El presidente más digno de la historia de esta España nuestra ha fallecido tras dejar de saber quién era cada uno de los que le rodeaban. Quizá en la contradicción en la que estamos anclados cada uno de nosotros, eso ha sido al final bueno para él.
La vida no le permitió ver lo que se cocía en la España digna que él dejó, y tampoco vivir con el sufrimiento de ver morir a su esposa y a su hija. Poco a poco dejó de saber qué fue de España, qué fue de sí mismo, de su grandeza como persona, como presidente, como ser humano. Adolfo Suárez dejó de reconocer a la gente que le mimaba pero ha muerto rodeado de amor. Ese que él tuvo al acomodarse a un papel que nunca ha sido suficientemente reconocido; el de ser presidente de una nación en transición a la que quería y a la que permitió dar a conocer la democracia en libertad.
Hoy, casi cuarenta años después, todos han marchado hacia Madrid en busca quizá de la dignidad perdida. ¡Qué cosas! La dignidad que nos ha sido arrebatada como si fuésemos despojos de un pollo listos para ser cocidos. No somos más que la sombra alargada de la tristeza que es lo que se palpa en un país que ya no tiene hombreras pero sí muchos teléfonos y muchas tabletas; otros conceptos de modernidad que nunca hubiésemos sospechado, pero los básicos, los que hacen que un ser humano sea digno, arrebatados, como si hubiera llegado a nuestras vidas un tsunami.
La herencia recibida con esfuerzo, tesón y lucha se ha convertido en manos llenas de odio, de repugnante corrupción y de un «sálvese quien pueda» que es en donde muchos subsisten. Aquí nadie sabe nada aunque todos saben todo, y aquellos que lucharon por la transición, no robaron. No les fue reconocido ni un segundo lo que tuvieron que hacer con una España que salía de una dictadura y la historia aún, no les ha dado todavía su merecido. No hay suficiente gratitud para concebir la lealtad de este hombre que juró ante el Rey y por España que todo su trabajo era en favor de la recién nacida democracia.
El gobierno del pueblo se ha convertido en el gobierno de los elegidos, de los poderosos, de los que amparándose en ser el “cuñao” amontonan dinero en cuentas en el extranjero. Esos son los políticos que tenemos por mucho que se empeñen en decirnos que existe la justicia. Aquí hay dos clases de personas, las que llegan por sus méritos y las que se suben al carro del hay quien de más. Se libran algunos pero no se hacen ver lo suficiente. La gente piensa lo que no tiene no lo que le cuentan unos y otros.

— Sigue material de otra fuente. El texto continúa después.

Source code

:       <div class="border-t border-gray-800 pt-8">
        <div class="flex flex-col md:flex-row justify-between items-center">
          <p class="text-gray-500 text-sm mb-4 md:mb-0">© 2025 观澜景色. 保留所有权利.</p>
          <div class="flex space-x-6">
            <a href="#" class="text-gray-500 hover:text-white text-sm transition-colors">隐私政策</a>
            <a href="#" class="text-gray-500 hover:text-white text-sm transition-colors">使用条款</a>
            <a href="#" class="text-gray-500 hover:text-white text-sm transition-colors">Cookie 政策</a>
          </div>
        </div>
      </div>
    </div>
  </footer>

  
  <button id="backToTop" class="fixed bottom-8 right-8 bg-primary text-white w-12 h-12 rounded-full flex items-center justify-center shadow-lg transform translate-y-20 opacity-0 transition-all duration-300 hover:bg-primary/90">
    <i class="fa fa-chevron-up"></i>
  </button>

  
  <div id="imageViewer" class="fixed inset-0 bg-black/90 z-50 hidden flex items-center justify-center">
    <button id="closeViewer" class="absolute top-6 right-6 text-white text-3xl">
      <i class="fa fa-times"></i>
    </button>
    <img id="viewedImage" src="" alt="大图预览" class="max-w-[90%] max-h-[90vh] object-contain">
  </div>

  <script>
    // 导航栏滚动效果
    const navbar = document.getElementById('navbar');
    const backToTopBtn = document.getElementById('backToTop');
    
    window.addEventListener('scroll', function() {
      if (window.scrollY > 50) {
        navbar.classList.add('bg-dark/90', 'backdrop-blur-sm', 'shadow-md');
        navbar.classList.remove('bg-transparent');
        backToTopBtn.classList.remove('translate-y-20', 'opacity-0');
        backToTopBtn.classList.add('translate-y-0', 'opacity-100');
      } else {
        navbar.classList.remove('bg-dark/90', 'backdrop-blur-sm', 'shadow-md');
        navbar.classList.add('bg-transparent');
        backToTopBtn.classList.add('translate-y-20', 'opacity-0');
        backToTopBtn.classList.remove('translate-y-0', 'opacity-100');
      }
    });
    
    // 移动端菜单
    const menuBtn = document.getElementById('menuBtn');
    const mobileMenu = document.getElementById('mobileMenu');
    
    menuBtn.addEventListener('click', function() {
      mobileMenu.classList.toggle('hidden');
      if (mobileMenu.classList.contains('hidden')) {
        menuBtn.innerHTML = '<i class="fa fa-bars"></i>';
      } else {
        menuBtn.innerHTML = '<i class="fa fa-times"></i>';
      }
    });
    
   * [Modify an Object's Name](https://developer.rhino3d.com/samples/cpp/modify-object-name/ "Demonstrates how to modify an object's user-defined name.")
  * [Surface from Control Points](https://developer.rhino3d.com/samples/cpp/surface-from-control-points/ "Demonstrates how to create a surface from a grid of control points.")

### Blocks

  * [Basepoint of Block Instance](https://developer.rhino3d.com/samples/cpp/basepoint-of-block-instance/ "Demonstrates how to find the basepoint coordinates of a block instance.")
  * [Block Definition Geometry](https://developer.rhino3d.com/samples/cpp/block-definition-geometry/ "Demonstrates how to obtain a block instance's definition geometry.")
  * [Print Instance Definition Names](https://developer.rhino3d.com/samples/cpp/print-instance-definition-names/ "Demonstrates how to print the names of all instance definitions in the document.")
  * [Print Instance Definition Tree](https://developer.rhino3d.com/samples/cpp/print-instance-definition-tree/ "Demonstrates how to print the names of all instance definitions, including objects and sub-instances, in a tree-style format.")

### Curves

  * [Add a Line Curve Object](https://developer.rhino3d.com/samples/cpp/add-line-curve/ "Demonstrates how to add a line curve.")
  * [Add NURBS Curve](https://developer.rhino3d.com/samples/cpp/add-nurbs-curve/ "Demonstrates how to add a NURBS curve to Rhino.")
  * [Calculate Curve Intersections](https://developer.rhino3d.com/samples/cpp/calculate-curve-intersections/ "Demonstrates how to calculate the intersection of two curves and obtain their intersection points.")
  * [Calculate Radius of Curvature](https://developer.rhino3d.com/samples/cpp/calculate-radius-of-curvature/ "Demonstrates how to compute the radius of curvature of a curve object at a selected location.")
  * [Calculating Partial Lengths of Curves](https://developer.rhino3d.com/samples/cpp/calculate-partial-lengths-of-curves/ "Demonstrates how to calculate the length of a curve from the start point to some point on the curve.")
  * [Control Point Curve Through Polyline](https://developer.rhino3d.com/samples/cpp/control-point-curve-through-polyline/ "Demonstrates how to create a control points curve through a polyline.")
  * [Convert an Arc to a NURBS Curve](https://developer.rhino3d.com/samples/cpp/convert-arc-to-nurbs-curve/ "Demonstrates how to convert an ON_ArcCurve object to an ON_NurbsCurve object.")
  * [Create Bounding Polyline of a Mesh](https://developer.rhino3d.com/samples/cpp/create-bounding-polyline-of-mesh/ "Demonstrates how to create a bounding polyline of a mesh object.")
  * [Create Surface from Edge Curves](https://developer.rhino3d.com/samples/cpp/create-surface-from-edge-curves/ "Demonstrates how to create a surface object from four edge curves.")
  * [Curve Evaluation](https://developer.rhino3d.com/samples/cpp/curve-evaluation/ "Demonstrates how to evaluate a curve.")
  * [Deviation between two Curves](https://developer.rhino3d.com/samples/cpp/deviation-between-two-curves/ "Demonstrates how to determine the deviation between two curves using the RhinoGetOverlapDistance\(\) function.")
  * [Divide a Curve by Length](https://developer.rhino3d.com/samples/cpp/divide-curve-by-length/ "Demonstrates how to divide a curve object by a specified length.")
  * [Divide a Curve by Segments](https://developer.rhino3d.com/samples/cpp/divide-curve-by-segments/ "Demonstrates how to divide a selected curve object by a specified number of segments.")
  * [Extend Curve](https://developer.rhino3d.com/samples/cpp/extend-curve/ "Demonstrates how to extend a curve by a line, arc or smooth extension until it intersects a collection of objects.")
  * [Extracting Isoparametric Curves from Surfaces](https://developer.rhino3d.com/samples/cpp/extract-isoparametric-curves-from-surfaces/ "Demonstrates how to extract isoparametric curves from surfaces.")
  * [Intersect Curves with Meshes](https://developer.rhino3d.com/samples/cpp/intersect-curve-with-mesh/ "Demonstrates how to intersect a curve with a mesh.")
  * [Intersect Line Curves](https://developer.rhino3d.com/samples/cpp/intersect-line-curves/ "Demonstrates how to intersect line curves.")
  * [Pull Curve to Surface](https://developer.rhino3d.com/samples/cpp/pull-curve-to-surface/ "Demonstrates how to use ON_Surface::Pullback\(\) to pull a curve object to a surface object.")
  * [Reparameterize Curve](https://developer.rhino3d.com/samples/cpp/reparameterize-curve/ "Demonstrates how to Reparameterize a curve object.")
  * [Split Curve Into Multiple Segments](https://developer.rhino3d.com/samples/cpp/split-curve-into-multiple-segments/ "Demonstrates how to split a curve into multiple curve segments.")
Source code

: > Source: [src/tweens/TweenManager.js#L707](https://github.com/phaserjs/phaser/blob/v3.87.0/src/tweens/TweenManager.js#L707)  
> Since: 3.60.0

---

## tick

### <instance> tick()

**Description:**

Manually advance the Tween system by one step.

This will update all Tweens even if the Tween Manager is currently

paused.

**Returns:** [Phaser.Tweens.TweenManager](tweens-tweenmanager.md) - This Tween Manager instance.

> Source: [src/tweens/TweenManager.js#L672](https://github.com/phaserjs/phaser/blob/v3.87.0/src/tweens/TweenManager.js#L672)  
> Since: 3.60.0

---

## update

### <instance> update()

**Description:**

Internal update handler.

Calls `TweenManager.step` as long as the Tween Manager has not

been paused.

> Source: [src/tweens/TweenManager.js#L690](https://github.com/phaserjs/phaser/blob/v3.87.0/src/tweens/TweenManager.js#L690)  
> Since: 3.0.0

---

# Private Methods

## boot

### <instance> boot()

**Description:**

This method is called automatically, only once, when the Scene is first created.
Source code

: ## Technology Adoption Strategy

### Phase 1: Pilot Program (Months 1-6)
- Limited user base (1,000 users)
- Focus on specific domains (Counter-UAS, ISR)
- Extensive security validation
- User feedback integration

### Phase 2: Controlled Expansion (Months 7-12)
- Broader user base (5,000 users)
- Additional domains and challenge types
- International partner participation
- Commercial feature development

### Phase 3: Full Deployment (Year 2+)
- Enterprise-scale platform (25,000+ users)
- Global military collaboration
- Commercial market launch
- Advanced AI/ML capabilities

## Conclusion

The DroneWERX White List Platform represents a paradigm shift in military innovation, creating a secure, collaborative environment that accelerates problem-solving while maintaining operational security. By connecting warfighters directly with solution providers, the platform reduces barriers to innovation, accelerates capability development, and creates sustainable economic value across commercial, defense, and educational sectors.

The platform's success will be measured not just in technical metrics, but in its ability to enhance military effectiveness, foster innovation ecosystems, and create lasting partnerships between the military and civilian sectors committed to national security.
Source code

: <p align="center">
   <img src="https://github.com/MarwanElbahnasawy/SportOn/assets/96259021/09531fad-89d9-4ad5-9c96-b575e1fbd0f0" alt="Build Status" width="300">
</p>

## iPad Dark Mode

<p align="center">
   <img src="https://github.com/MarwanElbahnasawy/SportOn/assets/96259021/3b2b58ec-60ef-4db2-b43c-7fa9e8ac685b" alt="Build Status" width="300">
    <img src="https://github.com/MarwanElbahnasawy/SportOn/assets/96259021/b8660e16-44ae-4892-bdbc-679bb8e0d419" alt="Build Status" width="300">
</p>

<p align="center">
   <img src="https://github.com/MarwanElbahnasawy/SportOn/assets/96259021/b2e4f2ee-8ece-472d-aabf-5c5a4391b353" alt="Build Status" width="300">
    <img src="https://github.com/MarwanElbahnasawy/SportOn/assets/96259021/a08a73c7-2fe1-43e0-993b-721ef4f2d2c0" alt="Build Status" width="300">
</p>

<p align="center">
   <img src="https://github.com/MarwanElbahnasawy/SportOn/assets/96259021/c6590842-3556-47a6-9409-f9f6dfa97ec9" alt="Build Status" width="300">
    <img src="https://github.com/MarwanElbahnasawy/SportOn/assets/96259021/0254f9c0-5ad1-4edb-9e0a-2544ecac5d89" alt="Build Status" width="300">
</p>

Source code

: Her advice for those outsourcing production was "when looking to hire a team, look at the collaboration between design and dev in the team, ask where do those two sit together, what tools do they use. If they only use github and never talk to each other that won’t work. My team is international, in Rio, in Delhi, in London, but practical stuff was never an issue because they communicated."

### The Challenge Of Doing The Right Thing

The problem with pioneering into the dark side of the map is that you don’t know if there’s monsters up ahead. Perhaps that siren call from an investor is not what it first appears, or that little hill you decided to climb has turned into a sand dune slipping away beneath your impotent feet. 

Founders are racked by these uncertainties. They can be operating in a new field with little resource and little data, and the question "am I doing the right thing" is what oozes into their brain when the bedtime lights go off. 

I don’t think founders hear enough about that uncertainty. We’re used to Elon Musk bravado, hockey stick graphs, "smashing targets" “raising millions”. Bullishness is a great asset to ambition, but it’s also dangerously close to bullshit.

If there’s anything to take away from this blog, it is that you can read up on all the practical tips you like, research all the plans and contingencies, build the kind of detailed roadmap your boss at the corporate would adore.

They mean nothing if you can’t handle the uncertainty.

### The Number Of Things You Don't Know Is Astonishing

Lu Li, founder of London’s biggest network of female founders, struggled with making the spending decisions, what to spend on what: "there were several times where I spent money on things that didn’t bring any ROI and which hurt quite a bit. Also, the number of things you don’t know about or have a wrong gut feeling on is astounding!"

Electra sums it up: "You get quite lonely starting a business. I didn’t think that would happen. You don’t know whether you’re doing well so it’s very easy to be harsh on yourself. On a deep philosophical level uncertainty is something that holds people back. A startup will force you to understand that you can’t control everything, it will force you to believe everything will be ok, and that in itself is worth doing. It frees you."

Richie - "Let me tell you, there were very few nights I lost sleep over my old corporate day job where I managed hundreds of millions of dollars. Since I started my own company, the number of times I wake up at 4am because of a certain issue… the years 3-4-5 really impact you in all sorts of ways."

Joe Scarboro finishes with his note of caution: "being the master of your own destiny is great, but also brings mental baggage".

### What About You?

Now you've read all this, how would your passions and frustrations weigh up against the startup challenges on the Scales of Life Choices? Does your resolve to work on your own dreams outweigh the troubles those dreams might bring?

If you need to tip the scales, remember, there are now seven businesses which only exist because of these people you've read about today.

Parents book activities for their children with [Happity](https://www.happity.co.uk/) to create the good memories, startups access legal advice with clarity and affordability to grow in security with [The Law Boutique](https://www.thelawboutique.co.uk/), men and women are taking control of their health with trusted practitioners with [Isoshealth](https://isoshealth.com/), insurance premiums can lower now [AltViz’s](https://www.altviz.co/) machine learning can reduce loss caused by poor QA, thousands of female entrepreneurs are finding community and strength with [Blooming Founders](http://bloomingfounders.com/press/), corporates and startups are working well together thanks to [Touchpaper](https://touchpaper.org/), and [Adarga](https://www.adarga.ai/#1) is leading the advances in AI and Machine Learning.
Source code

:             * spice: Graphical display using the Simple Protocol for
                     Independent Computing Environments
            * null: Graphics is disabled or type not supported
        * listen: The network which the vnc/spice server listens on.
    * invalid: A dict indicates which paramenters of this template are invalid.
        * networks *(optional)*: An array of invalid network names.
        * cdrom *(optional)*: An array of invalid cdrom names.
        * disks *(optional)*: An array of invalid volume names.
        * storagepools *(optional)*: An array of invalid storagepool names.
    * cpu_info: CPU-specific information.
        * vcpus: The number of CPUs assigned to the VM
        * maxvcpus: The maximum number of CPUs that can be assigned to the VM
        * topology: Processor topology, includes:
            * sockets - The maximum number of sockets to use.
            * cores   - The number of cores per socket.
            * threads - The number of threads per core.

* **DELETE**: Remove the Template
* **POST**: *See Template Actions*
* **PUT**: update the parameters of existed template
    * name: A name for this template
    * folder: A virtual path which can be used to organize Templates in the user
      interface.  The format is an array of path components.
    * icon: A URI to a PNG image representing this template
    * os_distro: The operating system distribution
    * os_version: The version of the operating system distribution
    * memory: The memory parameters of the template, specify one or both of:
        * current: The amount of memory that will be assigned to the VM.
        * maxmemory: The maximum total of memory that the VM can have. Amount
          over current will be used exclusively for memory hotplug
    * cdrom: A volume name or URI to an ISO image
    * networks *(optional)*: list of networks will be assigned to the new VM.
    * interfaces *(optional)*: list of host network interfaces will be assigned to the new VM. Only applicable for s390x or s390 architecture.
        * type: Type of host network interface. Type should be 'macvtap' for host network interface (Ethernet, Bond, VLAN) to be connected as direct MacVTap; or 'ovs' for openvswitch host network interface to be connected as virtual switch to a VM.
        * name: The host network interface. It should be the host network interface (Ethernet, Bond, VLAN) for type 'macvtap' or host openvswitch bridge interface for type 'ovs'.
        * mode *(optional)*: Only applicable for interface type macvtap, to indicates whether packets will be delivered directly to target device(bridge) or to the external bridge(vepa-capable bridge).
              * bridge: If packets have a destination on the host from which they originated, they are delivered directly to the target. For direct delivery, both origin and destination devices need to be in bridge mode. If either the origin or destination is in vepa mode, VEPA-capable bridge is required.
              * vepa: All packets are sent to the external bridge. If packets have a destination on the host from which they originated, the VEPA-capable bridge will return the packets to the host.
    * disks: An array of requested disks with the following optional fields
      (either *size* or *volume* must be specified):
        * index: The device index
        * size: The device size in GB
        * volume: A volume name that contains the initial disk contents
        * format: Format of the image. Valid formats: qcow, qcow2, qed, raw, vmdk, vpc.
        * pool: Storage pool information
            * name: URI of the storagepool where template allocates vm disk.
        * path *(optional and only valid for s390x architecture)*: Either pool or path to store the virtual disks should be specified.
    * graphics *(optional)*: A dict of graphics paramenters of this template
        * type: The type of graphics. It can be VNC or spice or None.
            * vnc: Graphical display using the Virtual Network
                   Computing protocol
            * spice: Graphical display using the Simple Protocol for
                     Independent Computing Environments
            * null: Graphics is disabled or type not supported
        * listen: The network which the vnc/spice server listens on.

La dignidad empieza por uno mismo y Suárez fue el ejemplo de la integridad, la dignidad y el trabajo bien hecho. No hay palabras que llenen un folio ni que les haga ver a los que ahora han nacido en esta democracia que esos políticos existieron. Clase, formas y dignidad. Sobre todas las cosas dignidad. Su mérito fue vivir una transición y un golpe de estado que era la sinrazón; la misma a la que asistimos ahora aunque haya pasado mucho tiempo. Nadie sabía quién estaba junto a Suárez porque él se quedó solo. Miraba a Tejero, miraba a España y ahí queda para la historia la valentía de un hombre que supo gobernar. Repito, la dignidad de un hombre al frente de una nación sin norte.
Ha marchado media España a buscar a la otra media y esta vez todos a una a encontrar dignidad y también norte. Ese que han perdido por el camino porque les han sido arrebatados sus derechos. Hoy España envejece y la gente cada vez es más pobre, cada vez hay más desaliento entre jóvenes y las personas que midieron su vida entre un golpe de estado y una democracia no tienen rumbo fijo. Personas a las que se les ha arrebatado todo o parte de lo que alguna vez construyeron políticos como el que hoy se va marchan por la dignidad. «Pan, trabajo y techo» frente al lujo, despiporre y ostentación. Hemos perdido casi todo y hoy perdemos a un hombre al que España le debe tanto que ya es una realidad que los chicos de ahora constatan. Tenemos que rendirle un homenaje sin precedentes porque él actuó sin pensar nada más que en nosotros.
Es primavera y en la parte contradictoria de la vida todo florece mientras despedimos a un hombre grande. No sería justo que los que entonces eran niños no lo reconozcan hoy. La alegría de saber que lo tuvimos entre nosotros nos hace ver que personas gritarán por las calles que aún la dignidad debe sostenernos y quizá entre la muchedumbre, muchos de aquella generación piensen más de una vez en Adolfo Suárez. Él era la dignidad hecha persona. Y no abundan, precisamente personas como él.
Descanse en paz señor. ¡Es usted un grande y los grandes, siempre dejan huella en la historia!